How to Play Music on Your Venue’s PA (Without Getting Sued)
Try to picture complete silence between the opener and headliner at your venue. Difficult, right? It’s not just crowd clatter that contributes to that between-set buzz—your venue likely plays recorded music over the PA as showgoers get hyped for the next act. And if your venue has a bar or restaurant area, chances are you’re playing background music there too.
As ever, though, music isn’t free—not even music that your showgoers only half-notice blaring from the PA. For permission to use this music, your venue must pay annual licensing fees to the performance-rights organizations representing the vast majority of recording artists. If your venue doesn’t pay these fees, you could face legal action from ASCAP, BMI, SESAC, or any of the leading performance-rights organizations.
This isn’t an unlikely worst-case scenario—such a lawsuit involving numerous venues happened just recently. Here’s how you can ensure your venue doesn’t fall victim to the same fate.
ASCAP recently filed a major lawsuit against certain venues
ASCAP, which represents over 725,000 independent composers, music publishers, and songwriters, recently sued 19 venues across the country for “the unauthorized public performance of its members’ copyrighted musical works.” In everyday language, this phrase roughly translates to “not paying royalties to artists whose music is played over the PA.” In a press release detailing the lawsuit, ASCAP claimed that the annual licensing fees it charges venues ultimately cost just $2 per day and that the lawsuit was the organization’s last resort for collecting those fees.
Some of the defendants have felt unfairly targeted. Jarret Oulman, who owns St. Paul venue Amsterdam Bar & Hall, has perhaps been the most outspoken of these defendants: “Someone in New York who’s never been to Minnesota just came up with this amount one day, and we just don’t think it’s at all fair or accurate,” he told the Star Tribune. Oulman additionally claimed that Amsterdam Bar & Hall has always paid its dues, even after ASCAP allegedly doubled those fees without warning.
Why ASCAP and BMI require venues to pay licensing fees
In the wake of a big, confusing lawsuit such as the ongoing ASCAP matter, you might be tempted to worry that your venue could be next on the chopping block. Don’t fret—ASCAP and BMI both provide detailed explainers on their requirements for using their artists’ music.
ASCAP offers an in-depth guide on why businesses that play music should pay licensing fees and how they can go about doing so. In ASCAP’s eyes, businesses—venues, hotels, restaurants, and more—should pay fees to use its performers’ music because a song “legally belongs to the songwriter who created it.” ASCAP enforces fees for any business that uses music to “attract customers,” though there’s one big exception: Any bar or restaurant smaller than 3750 gross square feet doesn’t need a license to play music on its TVs or PAs. Outside this exception, venues are required to pay fees that vary based on how they use music, how often they host live music, how much space they occupy, and additional factors.

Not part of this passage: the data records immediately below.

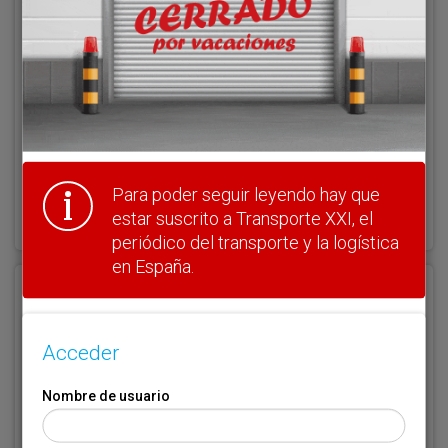
Clave
Para poder seguir leyendo hay que
¿Olvidó su clave?
Haga clic aquí para recuperarla.
estar suscrito a Transporte XXI, el
periódico del transporte y la logística
en España.
Registrarse
Nombre de usuario (elija un nombre)
*
Acceder
Nombre de usuario
Email
*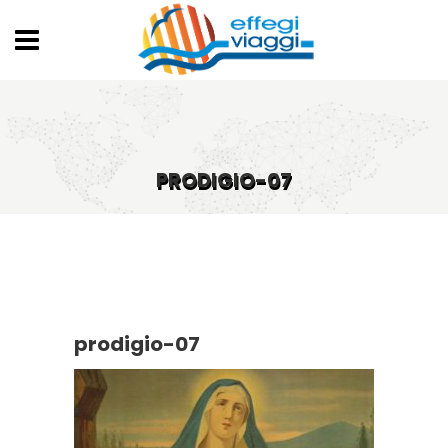
PRODIGIO-07
prodigio-07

Similarly, BMI licenses virtually all manner of businesses. In its own in-depth guide about music licensing for businesses, BMI notes that venues should secure licensing from not just BMI, but all major performance-rights organizations. Its point is valid: Paying fees to only one of the leading performance-rights groups doesn’t give your venue legal permission to play music that the other groups represent, limiting your song options and increasing your legal risks. BMI also takes the time to define “public performance,” which it classifies as not just live music, but “any music played outside a normal circle of friends and family,” such as the airing of music over your venue’s PA.

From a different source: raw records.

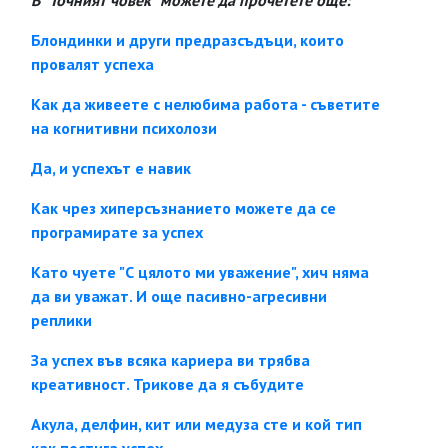
В "Точният човек" можете да прочетете още:
Блондинки и други предразсъдъци, които
провалят успеха
Как да живеете с нелюбима работа - съветите
на когнитивни психолози
Да, и успехът е навик
Как чрез хиперсъзнанието можете да се
програмирате за успех
Като чуете "С цялото ми уважение", хич няма
да ви уважат. И още пасивно-агресивни
реплики
За успех във всяка кариера ви трябва
креативност. Трикове да я събудите
Акула, делфин, кит или медуза сте и кой тип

How your venue can play by performance-rights rules
ASCAP, BMI, and SESAC offer convenient online portals through which you can register your venue for a license and maintain that license. Inside these portals, you can keep up with payments, contact organization representatives, and more. Be sure to document your payment with receipts and other relevant paperwork or digital documents, and make absolutely sure that any music you play is by performers that these agencies represent (though if you pay licensing fees to each of these organizations, your venue will be able to play an overwhelming majority of the world’s recorded music).

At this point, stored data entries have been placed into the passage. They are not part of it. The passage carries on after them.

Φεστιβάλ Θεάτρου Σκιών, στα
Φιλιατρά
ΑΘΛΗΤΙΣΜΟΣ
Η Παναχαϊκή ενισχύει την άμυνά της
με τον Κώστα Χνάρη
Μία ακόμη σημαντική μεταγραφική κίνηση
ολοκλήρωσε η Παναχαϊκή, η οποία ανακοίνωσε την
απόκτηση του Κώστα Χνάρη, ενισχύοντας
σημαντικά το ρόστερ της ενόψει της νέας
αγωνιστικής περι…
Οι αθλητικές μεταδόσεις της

Some venues, in attempts to sidestep licensing fees, play only music by artists lacking representation from a major performance-rights organization. This approach can quickly prove troubling: BMI, for example, represents a large number of Rock & Roll Hall of Fame inductees, and classic rock is a staple of countless venue PAs. With licensing fees as inexpensive per day as ASCAP claims them to be, then your venue might just be safer paying what amounts to pocket change compared to other daily operational costs—being the next venue taken to court is certainly the more costly option.